A Law Firm Under Pressure
Thursday, May 25, 2006
Ever since the accounting firm Arthur Andersen LLP imploded in 2002 under the weight of an obstruction-of-justice indictment and 28,000 people lost their jobs, federal prosecutors have shied away from filing criminal charges against corporate entities.
Instead, the Justice Department has cut deals with cooperative companies such as Computer Associates International Inc., accounting firm KPMG LLP and drugmaker Bristol-Myers Squibb Co., agreeing not to press criminal charges in exchange for sweeping management changes, large financial penalties and help putting individual employees behind bars.
Last week, federal prosecutors in Los Angeles broke with that trend, filing a 20-count criminal indictment against the phenomenally successful class-action law firm Milberg Weiss Bershad & Schulman LLP. The indictment alleges that two of the firm's top partners, David J. Bershad and Steven G. Schulman, who were also indicted, secretly paid more than $11.3 million in kickbacks to individuals to serve as plaintiffs in class-action securities cases and then lied about it under oath.
The firm and the lawyers have denied wrongdoing. "We have been assured by the partners involved that they didn't engage in wrongdoing," said the firm's attorney, William W. Taylor III. "The firm stands firmly behind them." Bershad and Schulman have taken leaves of absence to fight the charges against them.
The Justice Department's decision to move against the firm, which has 125 lawyers and 240 support-staff members, has been highly controversial because most observers think simply being indicted could force a professional-services firm such as Milberg Weiss out of business.
"It is wrong to attribute the activities of one or two people to the entire firm," said Leon Silverman, a former Justice Department official. "This is the Andersen case duplicated, and the results of that were disastrous." By the time the U.S. Supreme Court overturned Andersen's conviction in 2005, the accounting firm had basically ceased to exist.
Milberg Weiss already has lost one of its prominent clients -- the Ohio Tuition Trust Authority -- and legal analysts said judges may be reluctant to appoint the firm to represent large classes of investors while the indictment is pending because it might not be around for the duration of the case. "From a purely instrumental standpoint, as opposed to a moral one, what happens if they lose the federal case? Who is going to represent the class?" asked University of Texas law professor Henry T.C. Hu.
Even some of Milberg Weiss's longtime ideological adversaries, such as the editorial page of the Wall Street Journal, have expressed concern about the Justice Department's choice of tactics, though they applauded efforts to crack down on class-action fraud.
"In very general terms, we are not in favor of indicting companies, whether they are law firms or chemical manufacturers, when individuals are more closely identifiable with the" alleged crime, said Darren McKinney, spokesman for the American Tort Reform Association.
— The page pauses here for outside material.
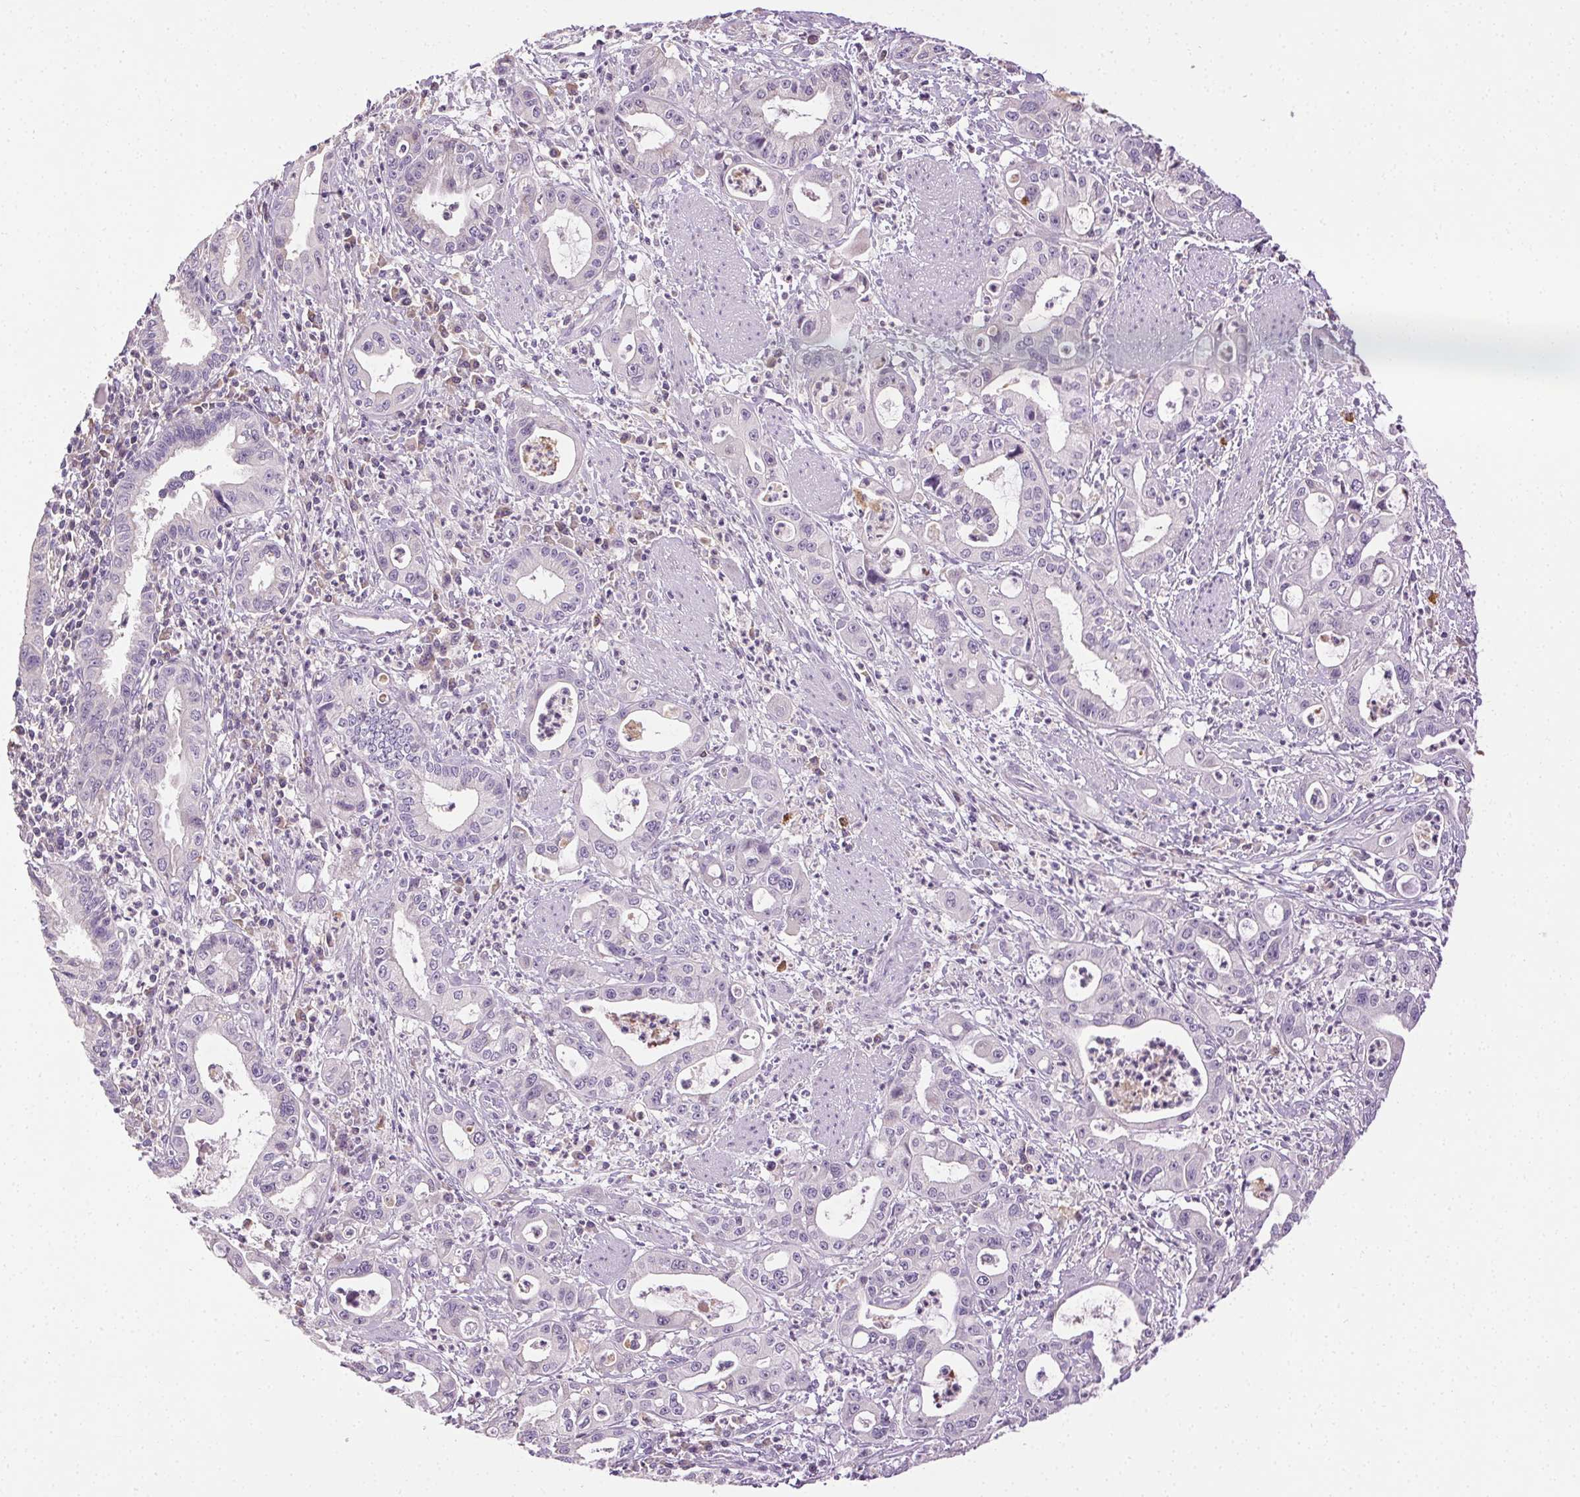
{"staining": {"intensity": "negative", "quantity": "none", "location": "none"}, "tissue": "pancreatic cancer", "cell_type": "Tumor cells", "image_type": "cancer", "snomed": [{"axis": "morphology", "description": "Adenocarcinoma, NOS"}, {"axis": "topography", "description": "Pancreas"}], "caption": "This is an IHC histopathology image of pancreatic cancer. There is no expression in tumor cells.", "gene": "BPIFB2", "patient": {"sex": "male", "age": 72}}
Some observers have raised concerns that the firm may be being singled out because of politics and ideology. Milberg Weiss, which has 560 pending cases and has wrung more than $45 billion out of corporate opponents since 1965, is not only the country's best known plaintiff's law firm, but is also roundly despised by many Republican policymakers.
"Within this administration, there seems to be much greater hostility towards the kinds of class-action lawsuits Milberg Weiss was doing [than in other administrations]. It's hard to know if it's just a coincidence because this is a really novel prosecution," said Barry Boss, a District defense attorney.
According to the nonpartisan Center for Responsive Politics, Milberg Weiss lawyers including Bershad, Schulman and the other living named partner, Melvyn I. Weiss, have given a total of $2.8 million to federal Democratic candidates since 1999, compared with $23,000 to Republicans.